Moreno remembers a country brought together most noticeably during wartime.
"Everyone was very patriotic -- the aliens, the citizens, the residents were all for the war," he said. "There was no dissension."
In the private sphere of home life, people felt the repercussions of the conflict.
"Everyone respond[ed] to the effort and we used to suffer along the consequences at home," Moreno recalled.
In 1944, Moreno married Julia Resendez, whom he met through a coworker at Mauldin. The young couple had their first child, Maria del Socorro, in 1946. That same year, Moreno left Mauldin and began emergency crew work for Pan American Airways.
With Pan American, he repaired C-46 cargo aircrafts in distant places such as South America. He was once sent to Bolivia with two other men to fix an aircraft deep in the jungles.
"We worked for about 12 days, nine to 12 hours a day, and got the airplane fixed to where we could fly it," he said.
Their only chief concern in the area was tribal groups; the insurance company even required the men to carry pistols in case of problems. Without any difficulty, though, the men flew the plane from Santa Cruz, Bolivia, to Brownsville, Texas.
Pan American eventually sent Moreno and his family to Miami in 1948, where he worked for almost three years.
"[Florida] was a very good place to live. All the people were very nice," he said.
As his first two children were growing up in Florida, they were taught Spanish at home while learning English through their neighborhood friends. Moreno doesn’t recall many Cubans being around at that time, but does remember a lot of Jews.

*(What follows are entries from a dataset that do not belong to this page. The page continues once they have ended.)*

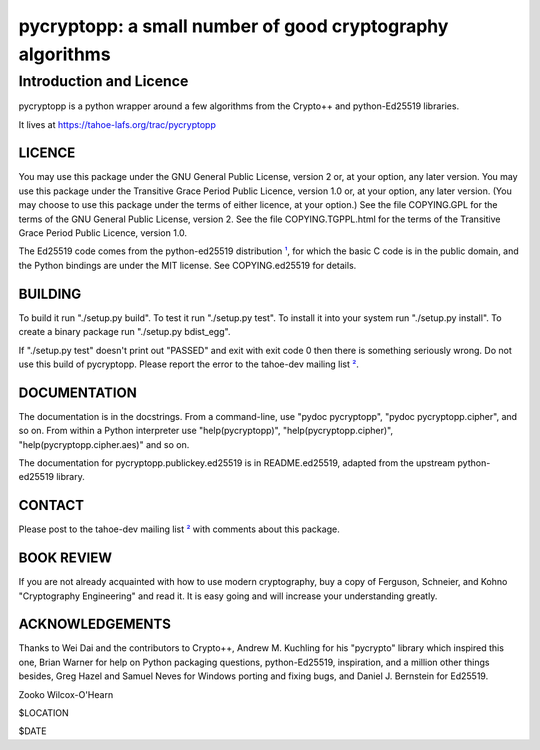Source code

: ===========================================================
 pycryptopp: a small number of good cryptography algorithms
===========================================================

Introduction and Licence
========================

pycryptopp is a python wrapper around a few algorithms from the Crypto++ and
python-Ed25519 libraries.

It lives at https://tahoe-lafs.org/trac/pycryptopp

LICENCE
-------

You may use this package under the GNU General Public License, version 2 or,
at your option, any later version. You may use this package under the
Transitive Grace Period Public Licence, version 1.0 or, at your option, any
later version. (You may choose to use this package under the terms of either
licence, at your option.) See the file COPYING.GPL for the terms of the GNU
General Public License, version 2. See the file COPYING.TGPPL.html for the
terms of the Transitive Grace Period Public Licence, version 1.0.

The Ed25519 code comes from the python-ed25519 distribution ¹_, for which the
basic C code is in the public domain, and the Python bindings are under the
MIT license. See COPYING.ed25519 for details.

BUILDING
--------

To build it run "./setup.py build". To test it run "./setup.py test". To
install it into your system run "./setup.py install". To create a binary
package run "./setup.py bdist_egg".

If "./setup.py test" doesn't print out "PASSED" and exit with exit code 0
then there is something seriously wrong. Do not use this build of
pycryptopp. Please report the error to the tahoe-dev mailing list ²_.

DOCUMENTATION
-------------

The documentation is in the docstrings. From a command-line, use "pydoc
pycryptopp", "pydoc pycryptopp.cipher", and so on. From within a Python
interpreter use "help(pycryptopp)", "help(pycryptopp.cipher)",
"help(pycryptopp.cipher.aes)" and so on.

The documentation for pycryptopp.publickey.ed25519 is in README.ed25519,
adapted from the upstream python-ed25519 library.

CONTACT
-------

Please post to the tahoe-dev mailing list ²_ with comments about this
package.

BOOK REVIEW
-----------

If you are not already acquainted with how to use modern cryptography, buy a
copy of Ferguson, Schneier, and Kohno "Cryptography Engineering" and read it.
It is easy going and will increase your understanding greatly.

ACKNOWLEDGEMENTS
----------------

Thanks to Wei Dai and the contributors to Crypto++, Andrew M. Kuchling for
his "pycrypto" library which inspired this one, Brian Warner for help on
Python packaging questions, python-Ed25519, inspiration, and a million other
things besides, Greg Hazel and Samuel Neves for Windows porting and fixing
bugs, and Daniel J. Bernstein for Ed25519.


Zooko Wilcox-O'Hearn

$LOCATION

$DATE


.. _¹: https://github.com/warner/python-ed25519
.. _²: https://tahoe-lafs.org/cgi-bin/mailman/listinfo/tahoe-dev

On April 12, 1951, he finally obtained U.S. citizenship in Florida. When Pan American closed its base in 1959, he started working with Intercontinental Engine Services until he retired in 1974.
All six of his children are college-educated.
"[E]ducation is key" for anyone living in or immigrating to the U.S., Moreno said.
Mr. Moreno was interviewed in Brownsville, Texas, on September 13, 2003, by Yolanda Urrabazo.